19. The display device of claim 18 , wherein said first side pad region is an upper side pad region, and said second side pad region is a left side pad region.

20. The display device of claim 18 further comprising a modulation circuit which provides control signals to said plurality of first and second driving circuits and the first compensation voltage to the first conductive line.

21. The display device of claim 18 further comprising a flexible printed circuit substrate for coupling said modulation circuit to said plurality of first and second driving circuits and said first conductive line.

22. The display device of claim 11 , wherein each of said plurality of conductive patterns are formed between the corresponding first driving circuit and the first conductive line.

23. A layout pattern for compensating a gamma characteristic of a liquid crystal display panel, comprising: (a) a first conductive line for receiving a first compensation voltage; and (b) a plurality of conductive patterns coupled to said first conductive line, wherein each conductive pattern includes: a plurality of connection nodes, and a plurality of second conductive lines, said plurality of second conductive lines coupling said plurality of connection nodes in series to said first conductive line such that a plurality of second compensation voltages, which are different from each other, are provide at said plurality of connection nodes, respectively.

24. The layout pattern of claim 23 , wherein each of said plurality of second conductive lines has a different resistance value.

25. The layout pattern of claim 23 , wherein each of said plurality of second conductive lines has at least one of different length, thickness and width.
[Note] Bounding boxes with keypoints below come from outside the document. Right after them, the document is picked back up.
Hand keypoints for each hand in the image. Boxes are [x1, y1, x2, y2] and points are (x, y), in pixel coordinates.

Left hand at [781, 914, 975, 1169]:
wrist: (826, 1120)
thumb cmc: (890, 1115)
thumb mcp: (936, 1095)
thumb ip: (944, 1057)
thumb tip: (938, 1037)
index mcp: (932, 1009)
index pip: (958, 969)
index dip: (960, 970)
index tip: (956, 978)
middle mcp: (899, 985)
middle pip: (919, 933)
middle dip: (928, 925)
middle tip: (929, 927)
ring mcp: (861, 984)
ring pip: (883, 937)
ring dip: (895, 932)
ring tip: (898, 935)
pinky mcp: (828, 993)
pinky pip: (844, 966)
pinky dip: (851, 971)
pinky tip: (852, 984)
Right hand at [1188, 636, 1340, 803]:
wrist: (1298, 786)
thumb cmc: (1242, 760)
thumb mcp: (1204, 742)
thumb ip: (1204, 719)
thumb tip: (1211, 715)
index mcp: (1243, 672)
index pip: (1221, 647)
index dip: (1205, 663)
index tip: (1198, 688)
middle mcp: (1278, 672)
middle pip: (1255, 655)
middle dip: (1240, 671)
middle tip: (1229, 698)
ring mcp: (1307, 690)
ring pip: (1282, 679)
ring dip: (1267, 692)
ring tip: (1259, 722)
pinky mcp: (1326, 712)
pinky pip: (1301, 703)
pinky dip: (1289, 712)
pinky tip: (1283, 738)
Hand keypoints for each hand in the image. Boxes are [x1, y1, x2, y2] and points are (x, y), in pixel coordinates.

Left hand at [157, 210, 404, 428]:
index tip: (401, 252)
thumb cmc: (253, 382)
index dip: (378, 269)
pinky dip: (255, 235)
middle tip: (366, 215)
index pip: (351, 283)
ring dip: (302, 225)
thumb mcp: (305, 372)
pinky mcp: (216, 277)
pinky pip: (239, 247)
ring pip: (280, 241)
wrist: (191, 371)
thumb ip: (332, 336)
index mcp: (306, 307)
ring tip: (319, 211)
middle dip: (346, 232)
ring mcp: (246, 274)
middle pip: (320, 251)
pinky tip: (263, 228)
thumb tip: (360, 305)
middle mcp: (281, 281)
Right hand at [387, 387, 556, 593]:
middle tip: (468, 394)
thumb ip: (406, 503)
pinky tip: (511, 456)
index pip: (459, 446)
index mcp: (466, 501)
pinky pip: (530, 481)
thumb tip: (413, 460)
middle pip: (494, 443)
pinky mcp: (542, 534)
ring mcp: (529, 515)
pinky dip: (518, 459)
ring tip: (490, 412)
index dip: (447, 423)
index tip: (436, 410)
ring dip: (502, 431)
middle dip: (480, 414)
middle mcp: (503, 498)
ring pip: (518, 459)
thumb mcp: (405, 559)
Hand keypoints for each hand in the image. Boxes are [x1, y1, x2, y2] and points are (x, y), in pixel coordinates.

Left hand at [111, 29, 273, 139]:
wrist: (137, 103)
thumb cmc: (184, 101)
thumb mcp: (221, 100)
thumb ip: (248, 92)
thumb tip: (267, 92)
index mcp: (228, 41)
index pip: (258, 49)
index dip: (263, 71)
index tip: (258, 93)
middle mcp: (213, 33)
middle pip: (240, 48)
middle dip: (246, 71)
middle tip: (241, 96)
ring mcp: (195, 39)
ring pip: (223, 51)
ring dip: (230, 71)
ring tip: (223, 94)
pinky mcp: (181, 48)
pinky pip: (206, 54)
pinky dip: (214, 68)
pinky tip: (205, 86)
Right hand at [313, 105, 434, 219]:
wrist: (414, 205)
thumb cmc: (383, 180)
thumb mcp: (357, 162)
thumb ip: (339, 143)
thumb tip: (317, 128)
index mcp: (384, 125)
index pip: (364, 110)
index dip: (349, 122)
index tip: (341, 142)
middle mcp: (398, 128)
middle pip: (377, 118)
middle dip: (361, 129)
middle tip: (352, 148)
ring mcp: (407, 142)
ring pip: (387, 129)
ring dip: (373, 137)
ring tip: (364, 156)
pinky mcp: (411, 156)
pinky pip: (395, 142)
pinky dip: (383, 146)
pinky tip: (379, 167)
26. The layout pattern of claim 23 , wherein each of said plurality of conductive patterns further comprises a plurality of third conductive lines coupled to said plurality of connection node, respectively, each third conductive line limiting a current output to compensate for the gamma characteristic.

27. The layout pattern of claim 26 , wherein each of said plurality of third conductive lines has a different resistance value.

28. The layout pattern of claim 26 , wherein each of said plurality of third conductive lines has a t least one different length, thickness and width.

29. The layout pattern of claim 23 , wherein said first conductive line and said plurality of second and third conductive lines are metallic.